COVID-19 mortality rates and people with learning/intellectual disabilities
This report also summarises findings on mortality rates for deaths involving COVID-19 amongst people with learning/intellectual disabilities. Research from The Scottish Learning Disabilities Observatory (SLDO) has demonstrated that:
- People in the learning/intellectual disabilities population were more than 3 times more likely to die from COVID-19 than those in the general population.
- People with learning/intellectual disabilities were twice as likely as those in the general population to become infected with COVID-19.
- People with learning/intellectual disabilities were twice as likely to experience a severe outcome of COVID-19 infection, resulting in hospitalisation and/or death.
Wider impacts of COVID-19 on disabled people
This report also summaries evidence from a range of disabled people's organisations.
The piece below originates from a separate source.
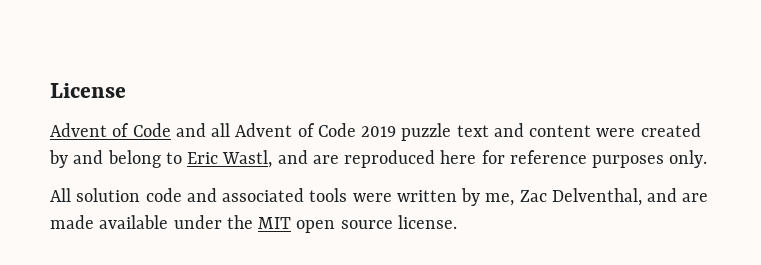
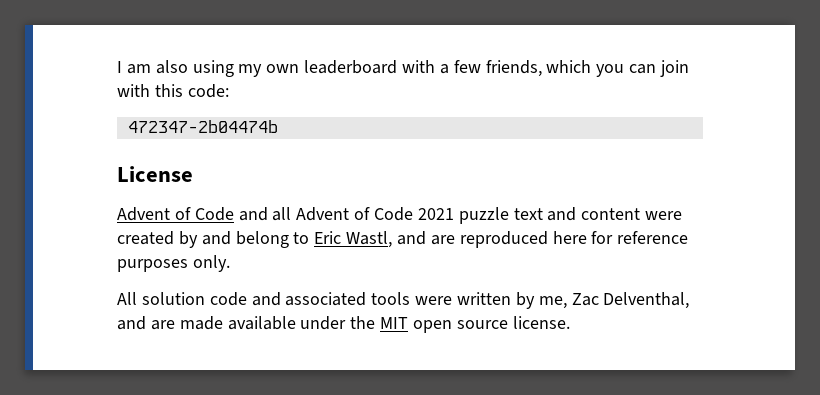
(50, 90) none -> [117,60,690,77] [117,84,229,98] [127,120,278,133] I am also using my own leaderboard with a few friends, which you can join with this code: // 472347-2b04474b //
[361,126,397,137] 2019 -> [417,208,454,220] 2021

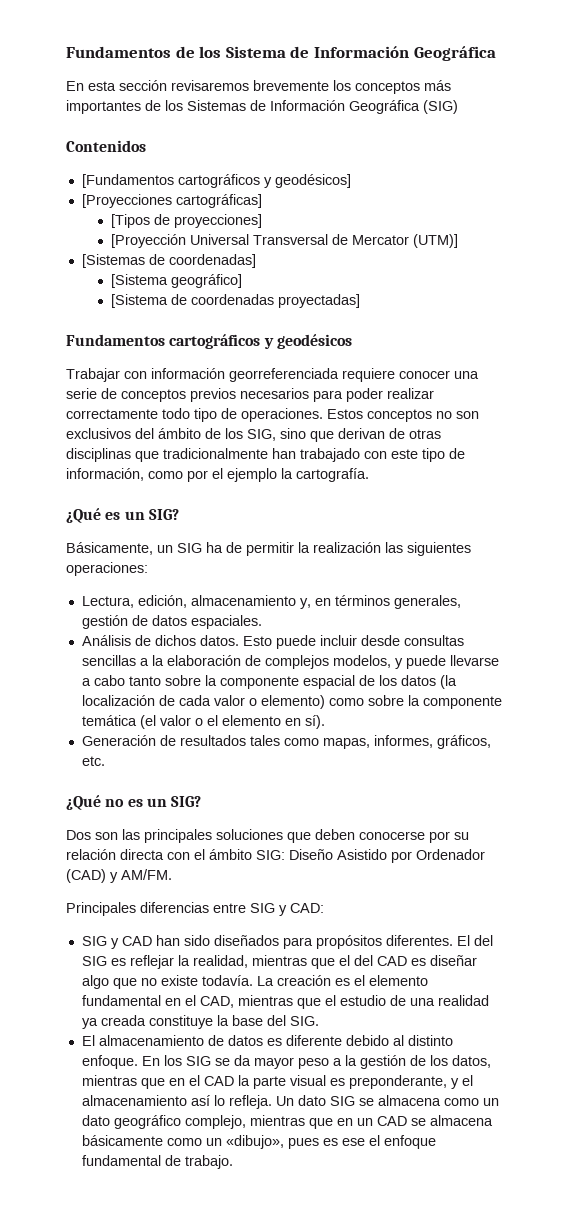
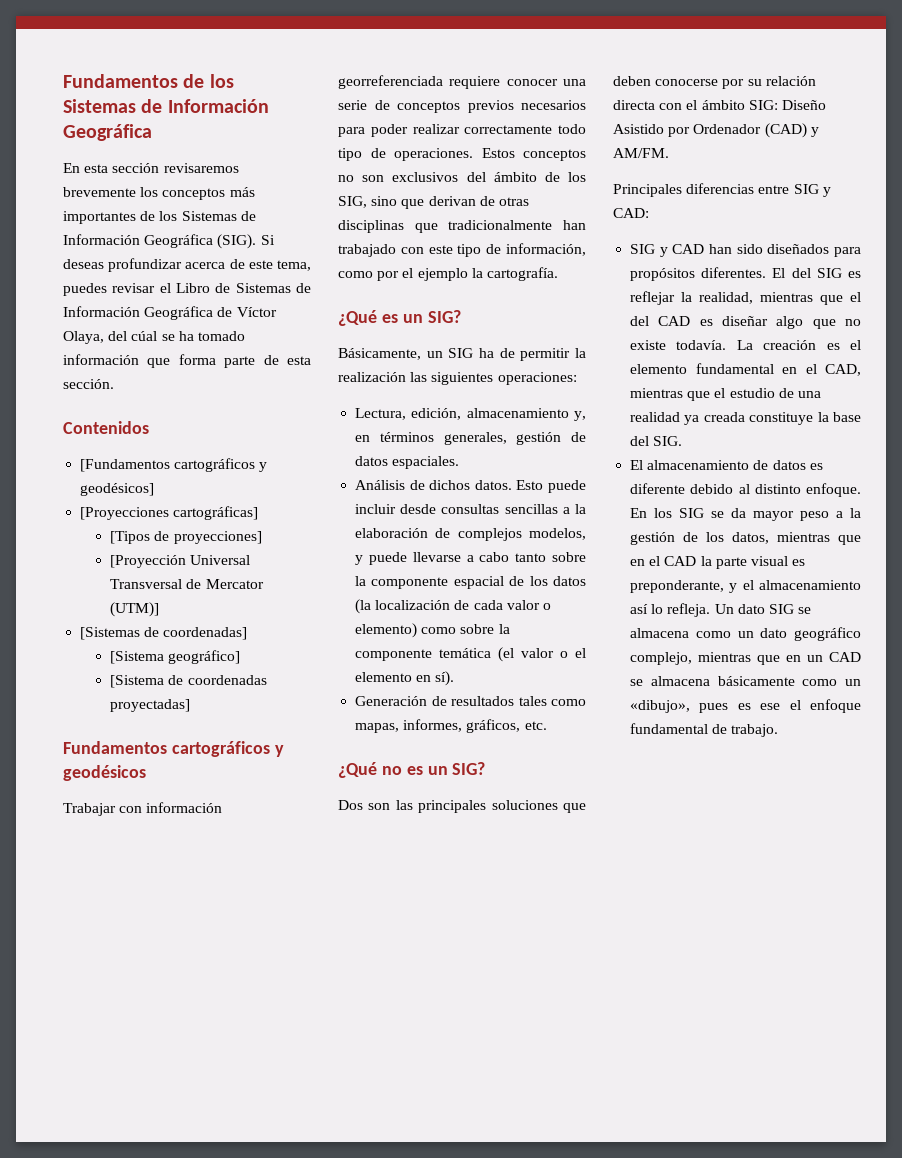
[225,46,286,58] Sistema -> [63,99,136,113] Sistemas
[423,100,458,114] (SIG) -> [217,234,275,249] [63,258,311,272] [63,283,311,296] [63,306,277,320] [63,331,245,344] [63,354,311,368] [63,379,114,389] (SIG). Si deseas profundizar acerca de este tema, puedes revisar el Libro de Sistemas de Información Geográfica de Víctor Olaya, del cúal se ha tomado información que forma parte de esta sección.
This evidence indicates that, alongside experiencing direct COVID-19 health impacts, disabled people are also experiencing a range of other harms:
- Disruption of routine health and social care due to the pandemic has had a disproportionately negative impact on disabled people, who are more likely to require such services.
- Disabled people, who were already more likely to be experiencing mental health problems prior to the pandemic, have experienced increased mental ill-health as a result of the pandemic.
- There are a number of accessibility issues for disabled people using public transport, shopping and eating out as a result of busier streets, one way systems, potential queuing and the requirement to physically distance.
- Disabled people, who were already more likely than non-disabled people to experience loneliness, have faced increased isolation as a result of the COVID-19 pandemic.
- There is evidence that disabled people, who are more likely to experience poverty, and more likely to work in sectors which have been hit hard by COVID-19, or not be employment, are facing increased debt and economic difficulties as a result of the COVID-19 pandemic.
- Disabled people have experienced issues with accessing food as a result of food shortages, gaps and delays in receiving shielding support and priority deliveries.